» TASK GOAL
Reproduce the following lines verbatim, omitting the pictures from your answer.

[Quiz items based on charts]
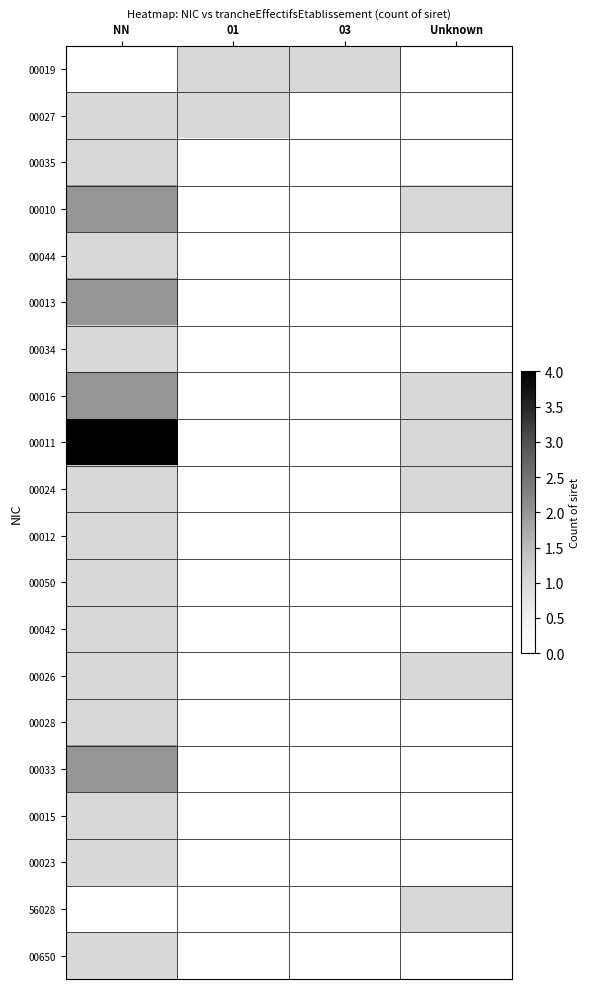

What is the difference between the highest and lowest values at 03?

1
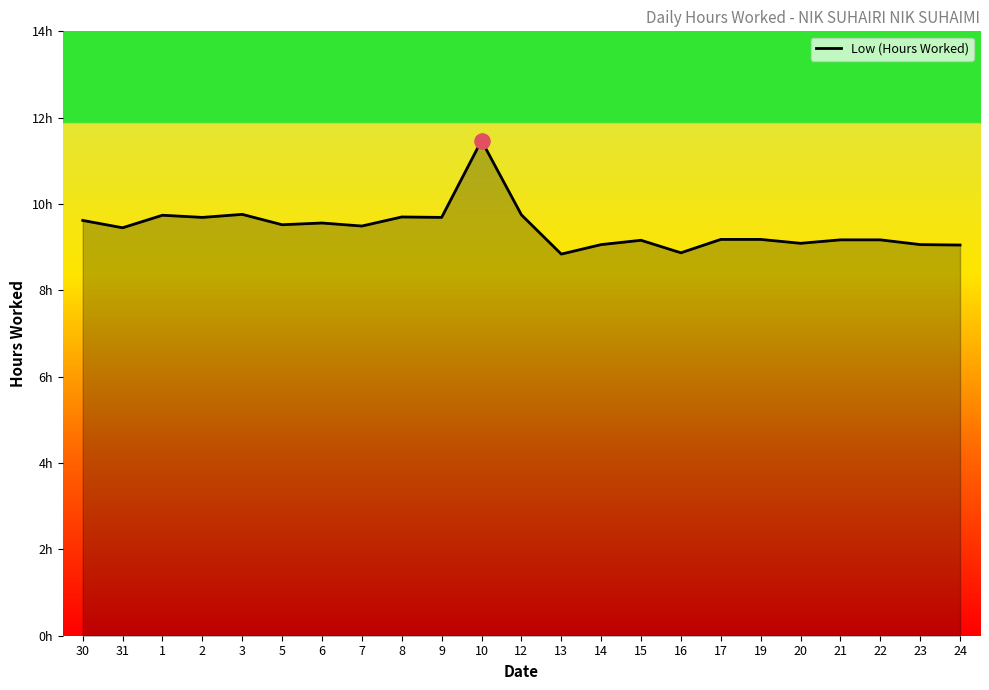

Is this an area chart (filled region under the line)?

Yes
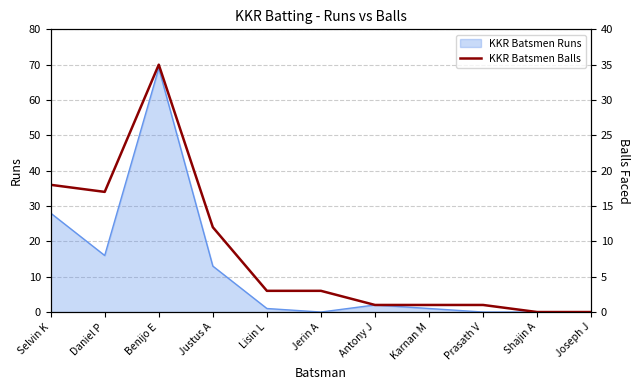

What value does the KKR Batsmen Runs series have at Benijo E?

69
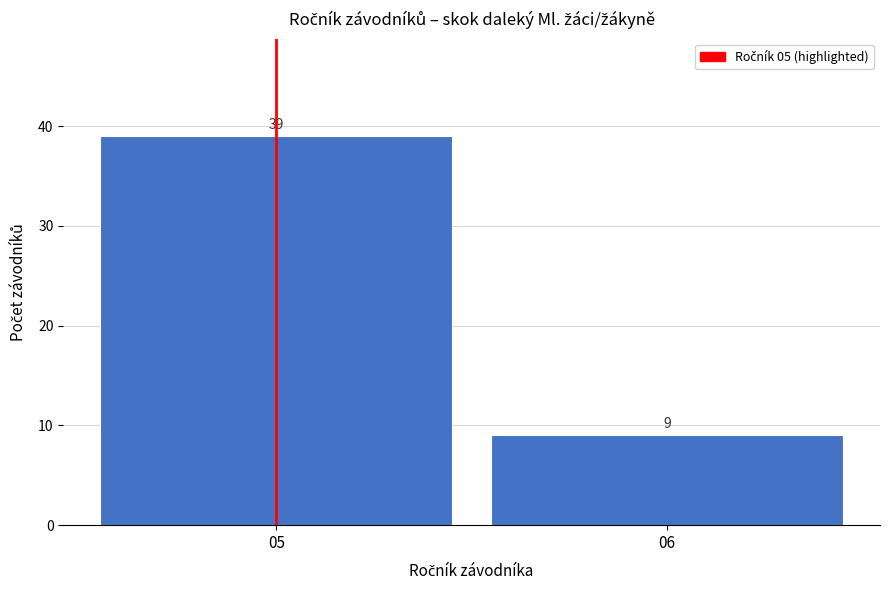

Reading left to right, extract all data points from this chart.

39	9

» TASK OUTPUT
What is the difference between the highest and lowest values at 03?

1

Is this an area chart (filled region under the line)?

Yes

What value does the KKR Batsmen Runs series have at Benijo E?

69

Reading left to right, extract all data points from this chart.

39	9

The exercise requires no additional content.